The entries of January 23, 1806 offer an unusually clean specimen of the textual relationship among the Fort Clatsop journalists. Patrick Gass produces a two-sentence weather note; William Clark and Meriwether Lewis produce extended, near-identical paragraphs on hide-dressing difficulties and on the bulb of a coastal rush used by the Killamucks. The convergence of Lewis’s and Clark’s prose — and the divergence of Gass’s — illuminates the working method of the Corps’s winter encampment.
One Errand, Three Registers
All three men note the dispatch of Howard and Werner (Warner) to the saltworks. Gass strips the event to its bare administrative bone:
two men were sent on to the salt works. The day continued pleasant until about 4 o’clock in the afternoon, when the weather became cloudy, and it began to rain.
Gass alone records the weather break at four o’clock — a detail that vanishes from the more elaborate Lewis and Clark drafts. His sergeant’s-eye journal preserves the granular shape of the day while ignoring the natural-history program that consumes his officers. Clark, by contrast, opens with the same dispatch but immediately pivots to the garrison’s labor:
the men of the garrison are Still busily employed in dressing Elk Skins for cloathing, they fine great dificuelty for the want of branes; we have not Soap to Supply the deficiency, nor can we precure ashes to make the lye
Lewis’s parallel sentence is virtually identical, down to the curious observation that the local pine fuel yields no ash:
extrawdinary as it may seem, the greene wood is consoomed without leaving the residium of a particle of ashes.

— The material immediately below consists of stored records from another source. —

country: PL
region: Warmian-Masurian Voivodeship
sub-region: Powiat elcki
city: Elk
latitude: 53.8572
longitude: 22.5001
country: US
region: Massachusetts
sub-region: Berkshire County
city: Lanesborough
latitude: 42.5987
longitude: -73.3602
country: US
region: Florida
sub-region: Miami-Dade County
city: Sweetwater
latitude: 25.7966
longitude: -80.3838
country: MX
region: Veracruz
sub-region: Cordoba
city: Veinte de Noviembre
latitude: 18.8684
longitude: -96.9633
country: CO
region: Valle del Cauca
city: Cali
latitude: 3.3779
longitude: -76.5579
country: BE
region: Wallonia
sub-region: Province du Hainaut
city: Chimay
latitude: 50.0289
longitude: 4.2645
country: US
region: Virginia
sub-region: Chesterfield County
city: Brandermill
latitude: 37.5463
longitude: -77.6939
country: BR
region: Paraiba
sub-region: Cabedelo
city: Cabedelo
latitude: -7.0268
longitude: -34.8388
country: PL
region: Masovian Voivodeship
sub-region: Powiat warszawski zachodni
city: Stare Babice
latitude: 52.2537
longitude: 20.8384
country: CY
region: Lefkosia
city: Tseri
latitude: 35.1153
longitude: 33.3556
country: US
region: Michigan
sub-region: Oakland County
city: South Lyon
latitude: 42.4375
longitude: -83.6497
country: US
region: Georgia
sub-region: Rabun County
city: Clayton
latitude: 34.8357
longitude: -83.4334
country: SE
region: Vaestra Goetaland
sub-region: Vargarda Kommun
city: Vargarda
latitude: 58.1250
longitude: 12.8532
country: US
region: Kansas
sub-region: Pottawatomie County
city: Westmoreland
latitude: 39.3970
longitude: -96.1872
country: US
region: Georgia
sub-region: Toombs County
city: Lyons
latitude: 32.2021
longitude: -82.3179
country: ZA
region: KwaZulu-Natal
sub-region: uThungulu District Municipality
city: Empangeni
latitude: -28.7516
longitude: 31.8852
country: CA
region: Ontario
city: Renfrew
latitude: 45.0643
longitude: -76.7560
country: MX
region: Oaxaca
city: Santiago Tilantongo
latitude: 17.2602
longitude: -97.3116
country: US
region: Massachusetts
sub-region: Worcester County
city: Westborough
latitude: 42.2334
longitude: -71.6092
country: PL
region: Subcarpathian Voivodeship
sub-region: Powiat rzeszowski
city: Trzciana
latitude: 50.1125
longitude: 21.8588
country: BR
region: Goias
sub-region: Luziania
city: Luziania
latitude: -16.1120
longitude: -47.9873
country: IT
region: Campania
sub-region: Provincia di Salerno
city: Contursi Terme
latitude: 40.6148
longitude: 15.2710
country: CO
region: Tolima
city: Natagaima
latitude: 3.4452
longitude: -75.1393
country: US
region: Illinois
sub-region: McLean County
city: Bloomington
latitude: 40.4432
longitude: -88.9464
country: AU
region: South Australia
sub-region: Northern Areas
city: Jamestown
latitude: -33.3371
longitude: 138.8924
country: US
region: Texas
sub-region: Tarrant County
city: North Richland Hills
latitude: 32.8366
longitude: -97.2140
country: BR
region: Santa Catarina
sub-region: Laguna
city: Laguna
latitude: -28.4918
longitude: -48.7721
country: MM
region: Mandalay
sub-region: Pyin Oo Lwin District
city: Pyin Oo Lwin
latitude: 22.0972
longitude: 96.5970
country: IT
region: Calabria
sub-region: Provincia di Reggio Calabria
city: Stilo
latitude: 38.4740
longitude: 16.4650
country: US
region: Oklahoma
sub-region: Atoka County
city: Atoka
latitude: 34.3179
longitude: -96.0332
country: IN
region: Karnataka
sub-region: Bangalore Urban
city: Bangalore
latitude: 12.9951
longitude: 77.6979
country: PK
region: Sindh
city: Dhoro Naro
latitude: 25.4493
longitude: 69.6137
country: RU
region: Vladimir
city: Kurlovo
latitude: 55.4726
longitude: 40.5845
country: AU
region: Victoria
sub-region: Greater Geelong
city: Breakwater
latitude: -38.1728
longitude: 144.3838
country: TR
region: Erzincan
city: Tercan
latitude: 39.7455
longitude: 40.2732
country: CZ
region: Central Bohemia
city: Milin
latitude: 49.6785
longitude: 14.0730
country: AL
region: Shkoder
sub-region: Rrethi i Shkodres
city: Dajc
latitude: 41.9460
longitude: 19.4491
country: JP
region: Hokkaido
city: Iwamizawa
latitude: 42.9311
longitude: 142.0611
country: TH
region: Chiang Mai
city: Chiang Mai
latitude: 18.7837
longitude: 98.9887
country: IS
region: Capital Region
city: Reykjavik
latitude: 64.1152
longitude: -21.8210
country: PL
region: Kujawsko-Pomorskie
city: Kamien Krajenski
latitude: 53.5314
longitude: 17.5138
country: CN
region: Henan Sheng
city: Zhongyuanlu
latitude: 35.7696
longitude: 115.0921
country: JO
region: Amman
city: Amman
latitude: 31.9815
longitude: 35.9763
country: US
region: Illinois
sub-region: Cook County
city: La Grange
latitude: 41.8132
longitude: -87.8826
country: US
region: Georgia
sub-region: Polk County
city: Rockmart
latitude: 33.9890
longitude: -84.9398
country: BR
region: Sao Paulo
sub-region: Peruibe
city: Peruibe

The shared phrasing — "extrawdinary as it may seem," "residium of a particle of ashes" — confirms what scholars have long suspected for the Fort Clatsop months: Clark is copying Lewis (or both are copying a shared draft), preserving idiosyncratic spellings while quietly normalizing a few. Clark writes "cosumed" where Lewis writes "consoomed"; Clark renders the tribe as "Kil a mox" while Lewis writes "Killamucks."
The Rush Bulb: Lewis Drafts, Clark Abridges
The botanical description of the coastal rush demonstrates the directionality of the copying with particular clarity. Lewis’s account is fuller and more technical, deploying Linnaean vocabulary — "caulis," "radicle," "celindric," "stellate" — and including a passage Clark omits entirely:
a little above the junction of this radicle with the caulis, the latter is surrounded in a whorl with a set of small radicles from 6 to 9 inches long which are obliquely descending.
Clark’s version compresses the same plant into simpler terms, dropping the whorl of secondary radicles and reducing "caulis" to "Stem." Where Lewis specifies "long lineal stellate or radiate & horizontal leaves," Clark trims to "radiate & horizontal leaves." The pattern is consistent across the entry: Lewis supplies the botanical scaffolding; Clark retains the substance but pares the technical apparatus.
Clark, however, is not merely a copyist. He alone records a description and rough sketch of the digging implement used by the natives:
The instruments used by the nativs in digging their roots is a Strong Stick of three feet and a half long Sharpened at the lower end and its upper inserted into a part of an Elks or buck’s horn which Serves as a handle
This ethnographic addendum — absent from Lewis’s January 23 entry — suggests Clark was not simply transcribing but extending the record where his own observations or Indigenous informants had supplied additional material. The labeled diagram ("A is the lower part which is a little hooked B is the upper part or handle of Horn") is characteristic of Clark’s more visual, mechanical sensibility.
What the Pattern Reveals
Read together, the three entries map the division of labor at Fort Clatsop. Gass keeps a working day-book centered on garrison events and weather. Lewis composes the natural-history set pieces, drawing on his Philadelphia training. Clark transcribes Lewis’s drafts into his own journal, lightly modifying spelling and occasionally appending material Lewis did not include — here, the elk-horn digging stick. The salt detail and the ash-less pine fire are observed by all three but described by only two; the rush bulb is the property of the officers’ shared scientific project. The day’s small frustrations — no brains for the hides, no ashes for lye — are preserved verbatim across two journals, while the rain that began at four o’clock survives only because Gass bothered to look up.